EXPO 2015 Padiglione ItaliaLa scena si apre in un giardino sul mare, tra limoni, pasta e conversazione lenta. “Una volta ho guidato nel New Mexico su una strada dritta per 85 miglia”, racconta l’ospite italiano, Sergio.
“Invece l’Italia è tutta una curva, e in questo difficile esercizio di equilibrio che si affina l’arte tutta italiana di arrangiarsi”, sintetizza Roger Cohen editorialista del New York Times nel suo articolo che racconta il viaggio verso Milano, il primo maggio, per l’apertura dell’Expo.

Il vecchio frequentatore della Penisola, dove ha vissuto trent’anni fa, spiega come i difetti pubblici del paese siano delle virtù private nel saper godere il tempo disteso, l’ozio, l’inefficienza: l’altra faccia della medaglia di un paese che non ha saputo cambiare e trasformarsi: “l’efficienza è una delle cose che l’Italia non ha imparato dalla modernità”.

Il commentatore nato a Londra sciorina una serie di impressioni che si trasformano nella descrizione dei cliché che possono infastidire gli italiani per la loro semplicità – se non rozzezza – ma risultano irriverenti solo per la loro nettezza e precisione.

L’articolo pubblicato sul quotidiano newyorchese lunedì parte naturalmente dal cibo e dall’atmosfera di una residenza privata in Liguria per spaziare poi nelle croniche e desolanti inefficienze nostrane: le navette che portano dall’aereo allo scalo di Linate sono le stesse di trent’anni prima quando Cohen era corrispondente in Italia; il bancomat dell’aeroporto è rotto; il banco informazioni è deserto. In città l’inviato s’imbatte negli sfasciatori “black bloc” che rompono e picchiano anche la Polizia.

“Lo Stato è debole in Italia, ma le comunità – la famiglia, gli amici, le città, le regioni – sono spesso potenti, forti”.

Era così e resta così, con quello che di buono comporta nello slalom quotidiano tra lentezze, cattive volontà, furbizie.

“Ci sono ancora sorrisi innocenti in Italia, qualcosa che si può chiamare umiltà. Qualcosa che non ti insegnano nei corsi di marketing. Si torna in Italia per le sue bellezze certo, ma anche per un rifugio dal ritmo senza scampo che ci schiaccia altrove”.

È un’elegia delle italiche debolezze umane che fanno del Belpaese un posto forse sgradevole se non impossibile dove lavorare e produrre ma allo stesso tempo piacevolissimo e unico dove godere la vita e passare il tempo.

Dove Cohen coglie la conversazione sarcastica nella quale ci si lamenta di dover lavorare il 1° maggio ma la scappatoia consiste nel poter non lavorare il resto dell’anno.

Dove dopo le devastazioni i cittadini meneghini scendono in strada e rappezzano la loro città sconciata.

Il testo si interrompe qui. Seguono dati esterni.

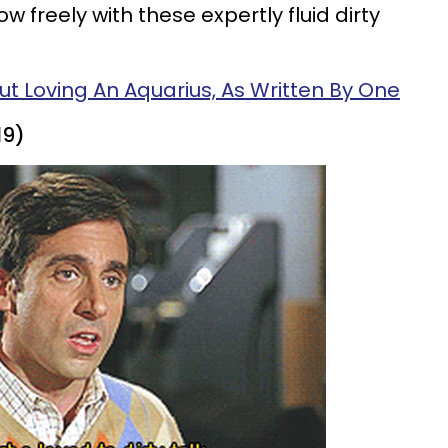
w freely with these expertly fluid dirty
ut Loving An Aquarius, As Written By One
19)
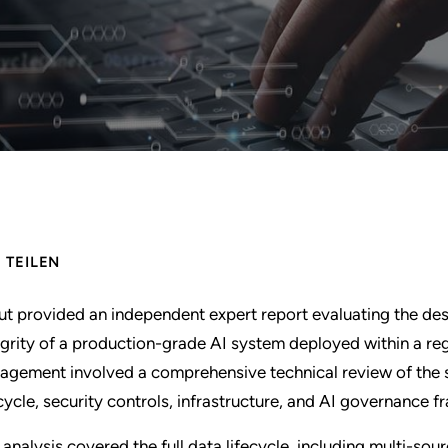
TEILEN
ut provided an independent expert report evaluating the de
egrity of a production-grade AI system deployed within a r
agement involved a comprehensive technical review of the 
ecycle, security controls, infrastructure, and AI governance 
 analysis covered the full data lifecycle, including multi-sou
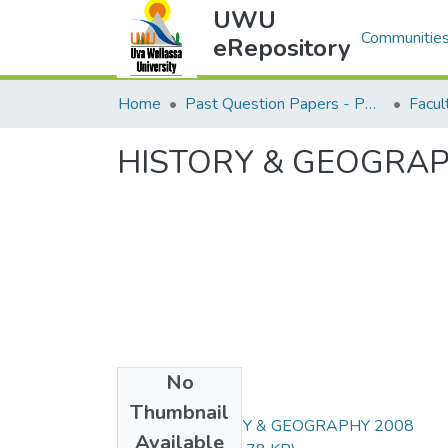
UWU
Communities
eRepository
Home
Past Question Papers - PQP
Facu
HISTORY & GEOGRAP
No
Files
Thumbnail
ART102-HISTORY & GEOGRAPHY 2008
Available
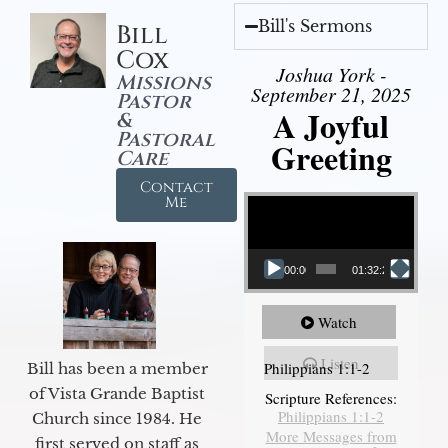
Bill's Sermons
Bill
Cox
Joshua York -
Missions
September 21, 2025
Pastor
A Joyful
&
Pastoral
Greeting
Care
Contact
Video Player
Me
00:00
01:32:29
Watch
Listen
Philippians 1:1-2
Bill has been a member
of Vista Grande Baptist
Scripture References:
Philippians 1:1-2
Church since 1984. He
More Messages from
first served on staff as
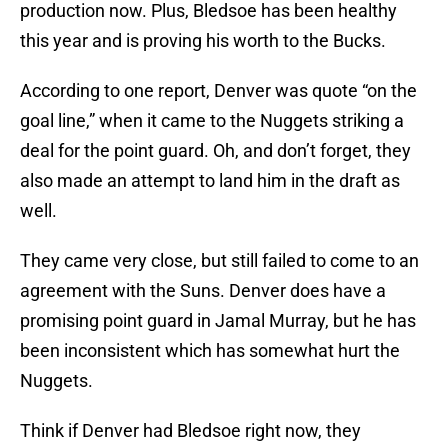
production now. Plus, Bledsoe has been healthy
this year and is proving his worth to the Bucks.
According to one report, Denver was quote “on the
goal line,” when it came to the Nuggets striking a
deal for the point guard. Oh, and don’t forget, they
also made an attempt to land him in the draft as
well.
They came very close, but still failed to come to an
agreement with the Suns. Denver does have a
promising point guard in Jamal Murray, but he has
been inconsistent which has somewhat hurt the
Nuggets.
Think if Denver had Bledsoe right now, they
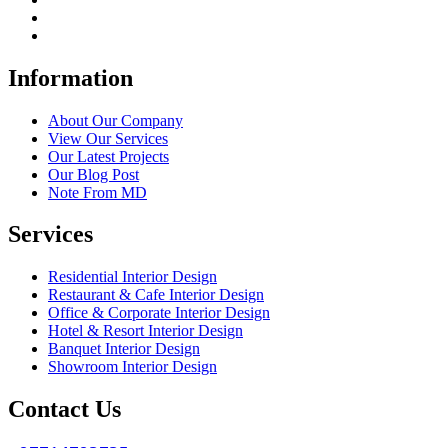
Information
About Our Company
View Our Services
Our Latest Projects
Our Blog Post
Note From MD
Services
Residential Interior Design
Restaurant & Cafe Interior Design
Office & Corporate Interior Design
Hotel & Resort Interior Design
Banquet Interior Design
Showroom Interior Design
Contact Us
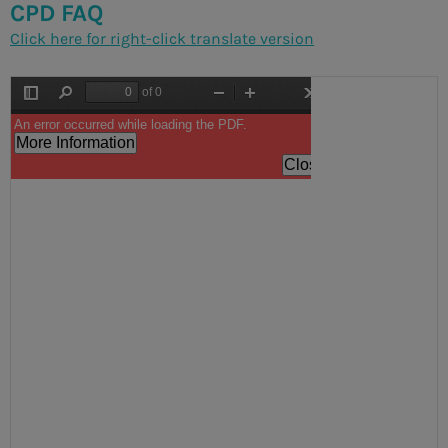
CPD FAQ
Click here for right-click translate version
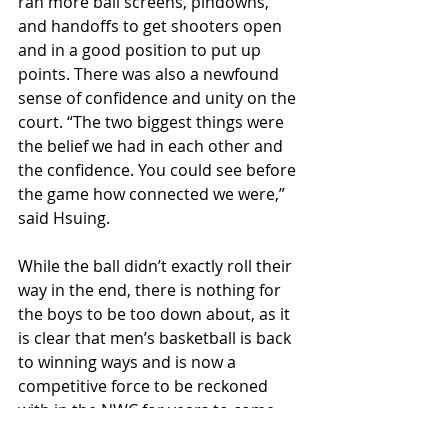
ran more ball screens, pindowns, 
and handoffs to get shooters open 
and in a good position to put up 
points. There was also a newfound 
sense of confidence and unity on the 
court. “The two biggest things were 
the belief we had in each other and 
the confidence. You could see before 
the game how connected we were,” 
said Hsuing.
While the ball didn’t exactly roll their 
way in the end, there is nothing for 
the boys to be too down about, as it 
is clear that men’s basketball is back 
to winning ways and is now a 
competitive force to be reckoned 
with in the NWC for years to come. 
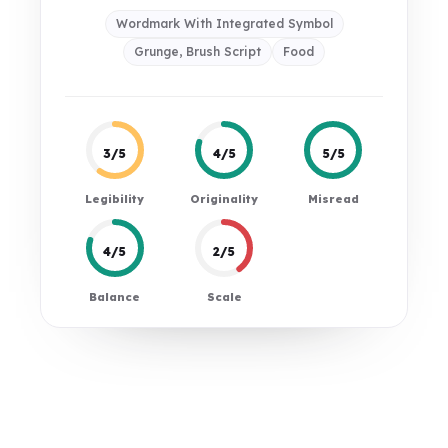
Wordmark With Integrated Symbol
Grunge, Brush Script
Food
3/5
4/5
5/5
Legibility
Originality
Misread
4/5
2/5
Balance
Scale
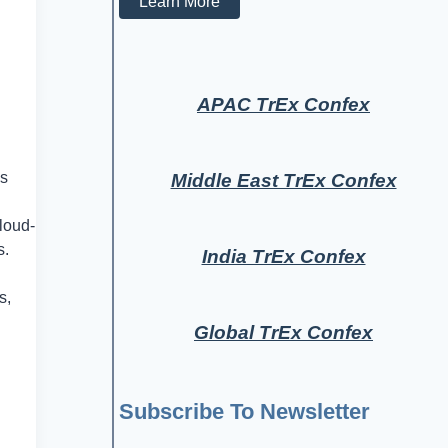
Learn More
APAC TrEx Confex
es
Middle East TrEx Confex
loud-
s.
India TrEx Confex
s,
Global TrEx Confex
Subscribe To Newsletter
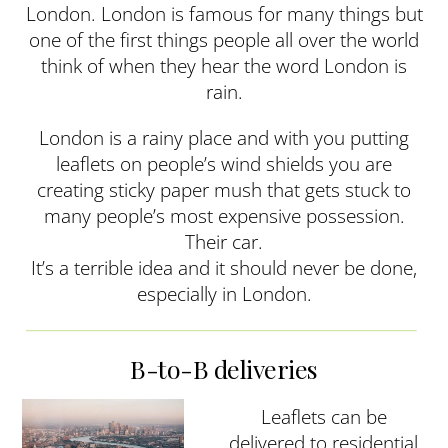
London. London is famous for many things but
one of the first things people all over the world
think of when they hear the word London is
rain.
London is a rainy place and with you putting
leaflets on people’s wind shields you are
creating sticky paper mush that gets stuck to
many people’s most expensive possession.
Their car.
It’s a terrible idea and it should never be done,
especially in London.
B-to-B deliveries
Leaflets can be
delivered to residential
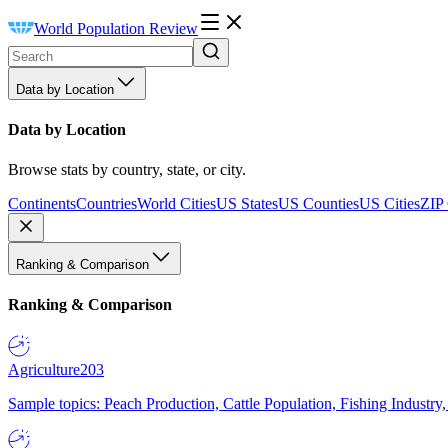
World Population Review
Data by Location
Data by Location
Browse stats by country, state, or city.
Continents
Countries
World Cities
US States
US Counties
US Cities
ZIP
Ranking & Comparison
Ranking & Comparison
Agriculture
203
Sample topics: Peach Production, Cattle Population, Fishing Industry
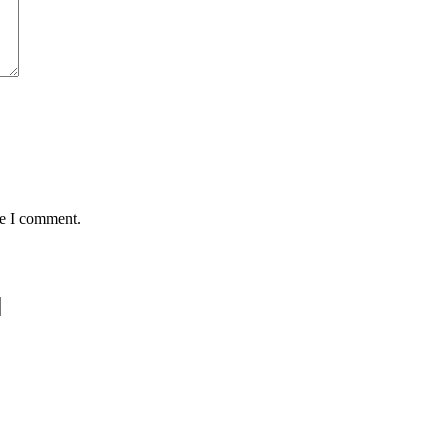
me I comment.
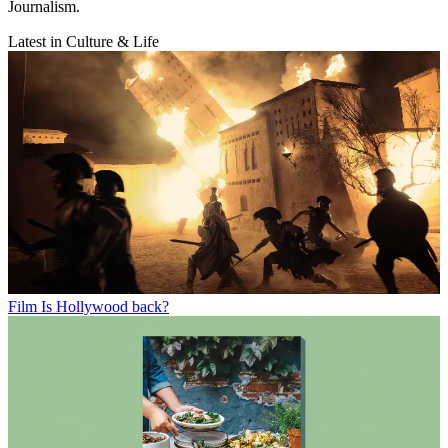
Journalism.
Latest in Culture & Life
Film
Is Hollywood back?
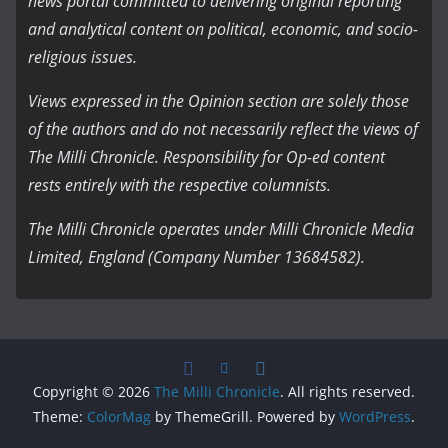
news portal committed to delivering original reporting
and analytical content on political, economic, and socio-
religious issues.
Views expressed in the Opinion section are solely those
of the authors and do not necessarily reflect the views of
The Milli Chronicle. Responsibility for Op-ed content
rests entirely with the respective columnists.
The Milli Chronicle operates under Milli Chronicle Media
Limited, England (Company Number 13684582).
Copyright © 2026
The Milli Chronicle
. All rights reserved.
Theme:
ColorMag
by ThemeGrill. Powered by
WordPress
.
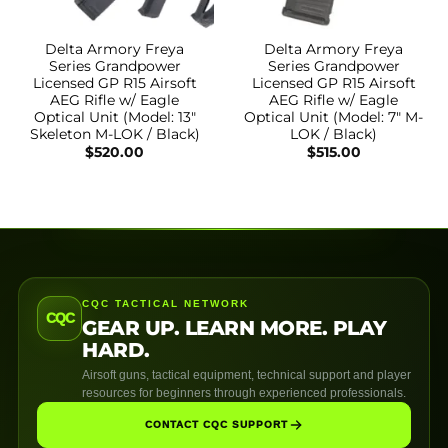
Delta Armory Freya
Delta Armory Freya
Series Grandpower
Series Grandpower
Licensed GP R15 Airsoft
Licensed GP R15 Airsoft
AEG Rifle w/ Eagle
AEG Rifle w/ Eagle
Optical Unit (Model: 13″
Optical Unit (Model: 7″ M-
Skeleton M-LOK / Black)
LOK / Black)
$
520.00
$
515.00
CQC TACTICAL NETWORK
CQC
GEAR UP. LEARN MORE. PLAY
HARD.
Airsoft guns, tactical equipment, technical support and player
resources for beginners through experienced professionals.
CONTACT CQC SUPPORT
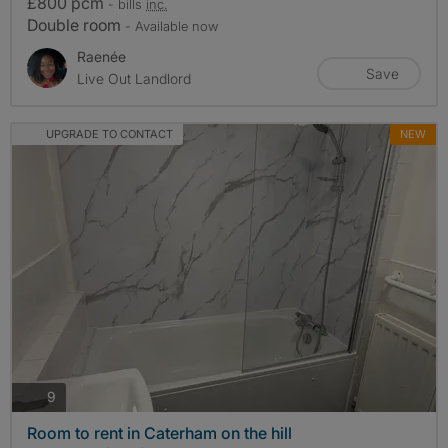
£800 pcm
- bills
inc.
Double room
- Available now
Raenée
Save
Live Out Landlord
UPGRADE TO CONTACT
NEW
photos
9
Room to rent in Caterham on the hill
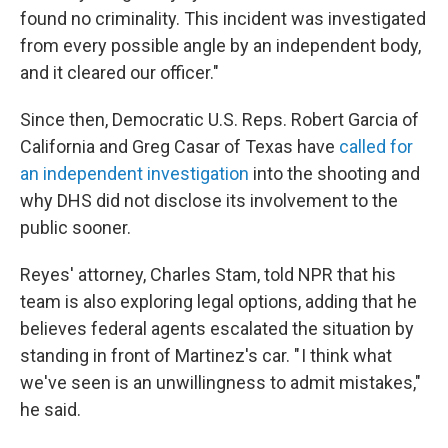
found no criminality. This incident was investigated
from every possible angle by an independent body,
and it cleared our officer."
Since then, Democratic U.S. Reps. Robert Garcia of
California and Greg Casar of Texas have
called for
an independent investigation
into the shooting and
why DHS did not disclose its involvement to the
public sooner.
Reyes' attorney, Charles Stam, told NPR that his
team is also exploring legal options, adding that he
believes federal agents escalated the situation by
standing in front of Martinez's car. " I think what
we've seen is an unwillingness to admit mistakes,"
he said.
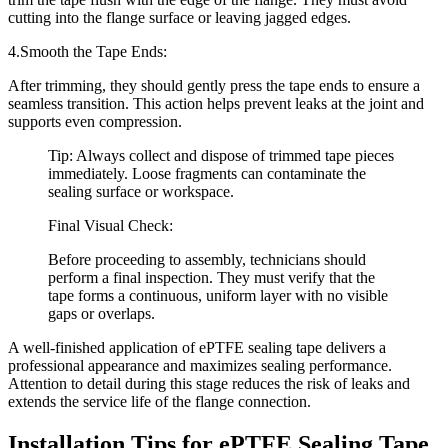
cutting into the flange surface or leaving jagged edges.
4.Smooth the Tape Ends:
After trimming, they should gently press the tape ends to ensure a
seamless transition. This action helps prevent leaks at the joint and
supports even compression.
Tip: Always collect and dispose of trimmed tape pieces
immediately. Loose fragments can contaminate the
sealing surface or workspace.
Final Visual Check:
Before proceeding to assembly, technicians should
perform a final inspection. They must verify that the
tape forms a continuous, uniform layer with no visible
gaps or overlaps.
A well-finished application of ePTFE sealing tape delivers a
professional appearance and maximizes sealing performance.
Attention to detail during this stage reduces the risk of leaks and
extends the service life of the flange connection.
Installation Tips for ePTFE Sealing Tape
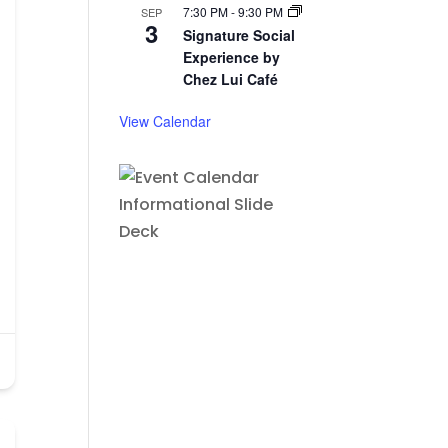
7:30 PM
-
9:30 PM
SEP
3
Signature Social
Experience by
Chez Lui Café
View Calendar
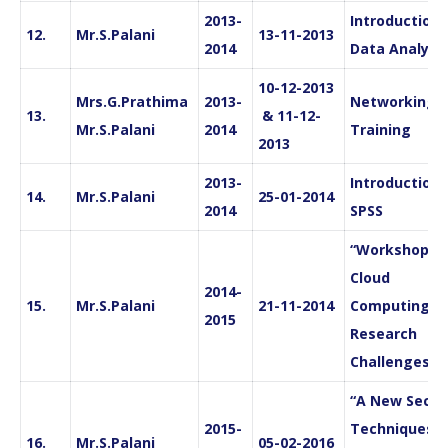
2013-
Introduction 
12.
Mr.S.Palani
13-11-2013
2014
Data Analysi
10-12-2013
Mrs.G.Prathima
2013-
Networking
13.
& 11-12-
Mr.S.Palani
2014
Training
2013
2013-
Introduction 
14.
Mr.S.Palani
25-01-2014
2014
SPSS
“Workshop in
Cloud
2014-
15.
Mr.S.Palani
21-11-2014
Computing a
2015
Research
Challenges”
“A New Secur
2015-
Techniques
16.
Mr.S.Palani
05-02-2016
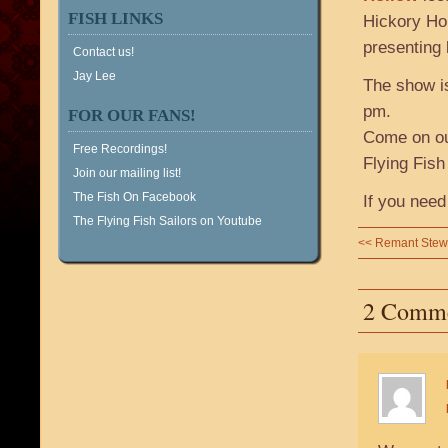
FISH LINKS
Hickory Hol
presenting 
Contact us!
Jay Lee
The show is
pm.
FOR OUR FANS!
Come on out
Free Recordings!
Flying Fish
Join our mailing list!
The Fish On Facebook
If you need
The Flying Fish Sailors on Youtube
<<
Remant Stew
2 Comm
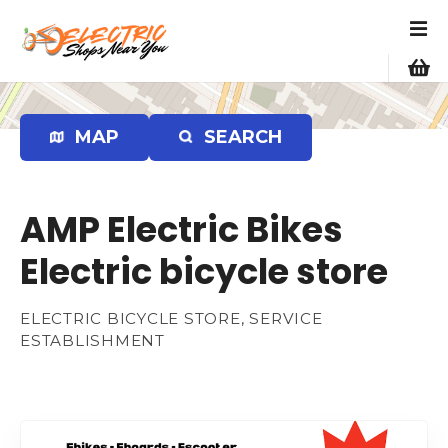
S
k
i
p
t
o
MAP
SEARCH
c
o
n
AMP Electric Bikes
t
e
Electric bicycle store
n
t
ELECTRIC BICYCLE STORE, SERVICE
ESTABLISHMENT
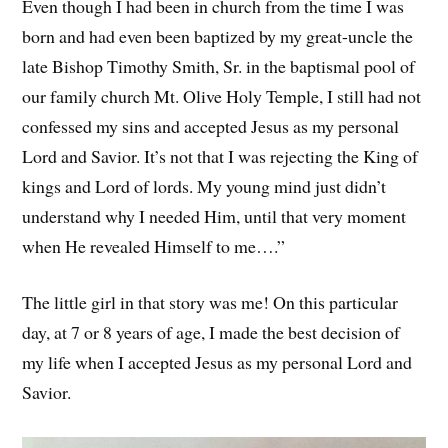
Even though I had been in church from the time I was
born and had even been baptized by my great-uncle the
late Bishop Timothy Smith, Sr. in the baptismal pool of
our family church Mt. Olive Holy Temple, I still had not
confessed my sins and accepted Jesus as my personal
Lord and Savior. It’s not that I was rejecting the King of
kings and Lord of lords. My young mind just didn’t
understand why I needed Him, until that very moment
when He revealed Himself to me….”
The little girl in that story was me! On this particular
day, at 7 or 8 years of age, I made the best decision of
my life when I accepted Jesus as my personal Lord and
Savior.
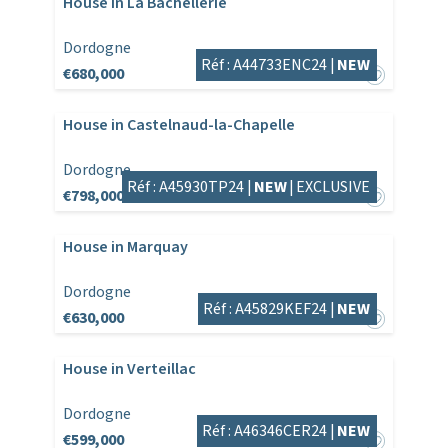
House in La Bachellerie
Dordogne
Réf : A44733ENC24 |
NEW
€680,000
House in Castelnaud-la-Chapelle
Dordogne
Réf : A45930TP24 |
NEW
|
EXCLUSIVE
€798,000
House in Marquay
Dordogne
Réf : A45829KEF24 |
NEW
€630,000
House in Verteillac
Dordogne
Réf : A46346CER24 |
NEW
€599,000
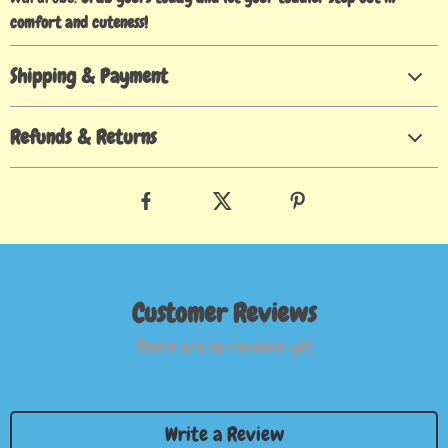
comfort and cuteness!
Shipping & Payment
Refunds & Returns
Customer Reviews
There are no reviews yet
Write a Review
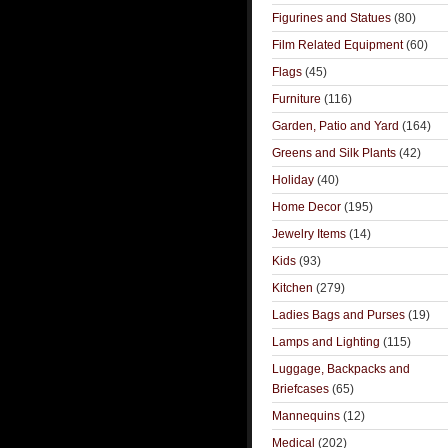
Figurines and Statues
(80)
Film Related Equipment
(60)
Flags
(45)
Furniture
(116)
Garden, Patio and Yard
(164)
Greens and Silk Plants
(42)
Holiday
(40)
Home Decor
(195)
Jewelry Items
(14)
Kids
(93)
Kitchen
(279)
Ladies Bags and Purses
(19)
Lamps and Lighting
(115)
Luggage, Backpacks and
Briefcases
(65)
Mannequins
(12)
Medical
(202)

Il paese dove Renzi, in una spiegazione di sole due righe, possibile solo nella sintesi anglosassone, cerca di raddrizzare alcune curve modificando la legge elettorale per dare stabilità e facilitare alcune cose.

“Ma il paese resterà comunque pieno di curve”, pericolose ma affascinanti, secondo l’innamorato critico arrivato in linea retta dall’altra parte dell’Atlantico.